How to find real heap references using LLVM Stack Map

Hi all,

Let’s say I have an example like this

fn foo() {
heapRef2 = getHeapRef()
readStackMap()
}
fn main() {
heapRef1 = getHeapRef()
foo();
}

When we start to read stack map in foo(), our stack has two heap references (heapRef1 and heapRef2). From the LLVM stack map we can get the location of heapRef2, using let’s say rsp + offset.

But, When we consider about heapRef1, its’ offset is given with respect to its’ function(main) rsp or rbp. But at this moment those registers are pointed to foo()'s stack frame locations.
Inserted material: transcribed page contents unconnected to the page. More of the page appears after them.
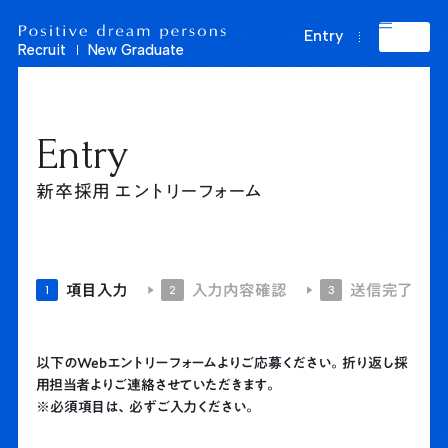
Positive dream persons Recruit New Graduate
Entry
Recruit
New Graduate
E
n
t
r
y
新卒採用 エントリーフォーム
項目入力
入力内容確認
送信完了
1
2
3
以下のWebエントリーフォームよりご応募ください。折り返し採
用担当者よりご連絡させていただきます。
※必須項目は、必ずご入力ください。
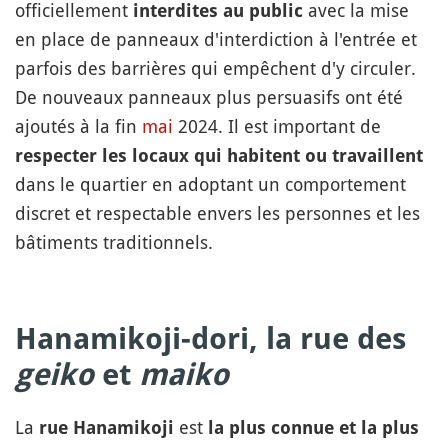
officiellement
avec la mise
interdites au public
en place de panneaux d'interdiction à l'entrée et
parfois des barrières qui empêchent d'y circuler.
De nouveaux panneaux plus persuasifs ont été
ajoutés à la fin
mai
2024. Il est important de
respecter les locaux qui habitent ou travaillent
dans le quartier en adoptant un comportement
discret et respectable envers les personnes et les
bâtiments traditionnels.
Hanamikoji-dori
, la rue des
geiko
et
maiko
La
est
rue Hanamikoji
la plus connue et la plus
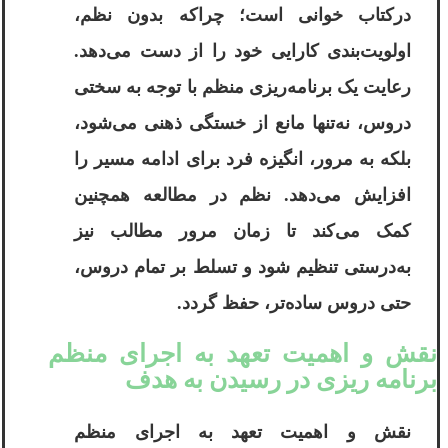
درکتاب خوانی است؛ چراکه بدون نظم،
اولویت‌بندی کارایی خود را از دست می‌دهد.
رعایت یک برنامه‌ریزی منظم با توجه به سختی
دروس، نه‌تنها مانع از خستگی ذهنی می‌شود،
بلکه به مرور، انگیزه فرد برای ادامه مسیر را
افزایش می‌دهد. نظم در مطالعه همچنین
کمک می‌کند تا زمان مرور مطالب نیز
به‌درستی تنظیم شود و تسلط بر تمام دروس،
حتی دروس ساده‌تر، حفظ گردد.
نقش و اهمیت تعهد به اجرای منظم
برنامه ریزی در رسیدن به هدف
نقش و اهمیت تعهد به اجرای منظم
There fore how do we get the location of heapRef1?

Highly appreciate your input on this.

Thank you,
Kavindu

This is out of scope for LLVM, but let me give you a high level summary.
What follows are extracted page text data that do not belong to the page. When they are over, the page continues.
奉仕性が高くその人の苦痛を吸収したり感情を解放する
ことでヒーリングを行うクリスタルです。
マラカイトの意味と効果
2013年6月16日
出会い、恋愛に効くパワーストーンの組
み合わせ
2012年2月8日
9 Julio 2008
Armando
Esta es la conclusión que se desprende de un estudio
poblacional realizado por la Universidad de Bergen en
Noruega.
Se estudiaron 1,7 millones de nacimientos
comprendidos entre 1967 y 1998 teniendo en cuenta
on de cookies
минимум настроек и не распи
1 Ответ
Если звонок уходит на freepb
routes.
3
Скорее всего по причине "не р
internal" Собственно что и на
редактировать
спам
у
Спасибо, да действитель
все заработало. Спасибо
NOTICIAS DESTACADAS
Your GC needs to be able to walk all stack frames on the stack at point of suspension. This can be done by using libunwind, manually writing your own stack crawler, etc…
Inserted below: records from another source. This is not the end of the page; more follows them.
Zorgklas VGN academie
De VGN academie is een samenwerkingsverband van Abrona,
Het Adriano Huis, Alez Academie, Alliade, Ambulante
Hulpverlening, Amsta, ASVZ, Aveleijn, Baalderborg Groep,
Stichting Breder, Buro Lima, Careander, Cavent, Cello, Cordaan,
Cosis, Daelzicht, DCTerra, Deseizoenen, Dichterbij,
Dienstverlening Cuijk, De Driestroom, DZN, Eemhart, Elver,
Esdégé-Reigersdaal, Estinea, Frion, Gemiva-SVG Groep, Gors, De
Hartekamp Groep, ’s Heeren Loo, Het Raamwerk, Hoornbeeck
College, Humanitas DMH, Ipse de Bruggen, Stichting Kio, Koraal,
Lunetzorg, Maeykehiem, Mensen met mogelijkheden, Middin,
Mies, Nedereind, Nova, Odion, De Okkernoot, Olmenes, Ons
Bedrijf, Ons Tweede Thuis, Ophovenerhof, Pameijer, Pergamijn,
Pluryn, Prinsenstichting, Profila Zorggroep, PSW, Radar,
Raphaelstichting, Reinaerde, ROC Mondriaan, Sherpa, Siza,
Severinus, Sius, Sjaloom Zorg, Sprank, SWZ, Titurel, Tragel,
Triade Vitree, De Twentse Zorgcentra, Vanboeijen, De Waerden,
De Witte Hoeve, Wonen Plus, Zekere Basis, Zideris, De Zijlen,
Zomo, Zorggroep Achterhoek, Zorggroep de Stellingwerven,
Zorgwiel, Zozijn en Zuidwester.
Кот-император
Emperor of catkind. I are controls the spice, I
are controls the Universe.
Once you have the ability to walk the stack, each return PC on the stack will correspond to a stack map entry in the stack map section. In this case, the return PC for the foo call will correspond to an entry in that section. All of the offsets in that entry refer to the frame corresponding to main. Your stack walker must be able to turn those into actual addresses.

For callee saved registers - which I think is the case you’re actually asking about - , you can either a) disable that by tweaking your copy of LLVM, or b) use the callee saved register information generated for eh_frame to translate CSRs into their spill locations. If you want to avoid dealing with this, look at the “no_callee_saved_registers” function attribute. It’s a very blunt hammer, but you can come back later and refine.

This is a pretty standard GC implementation technique. Any off the shelf GC you use should already be able to do this.

Philip

Hi Philip,

could you please explain what do you mean by return PC on the stack, is it the value in the rip (instruction pointer) after I call foo() from main()?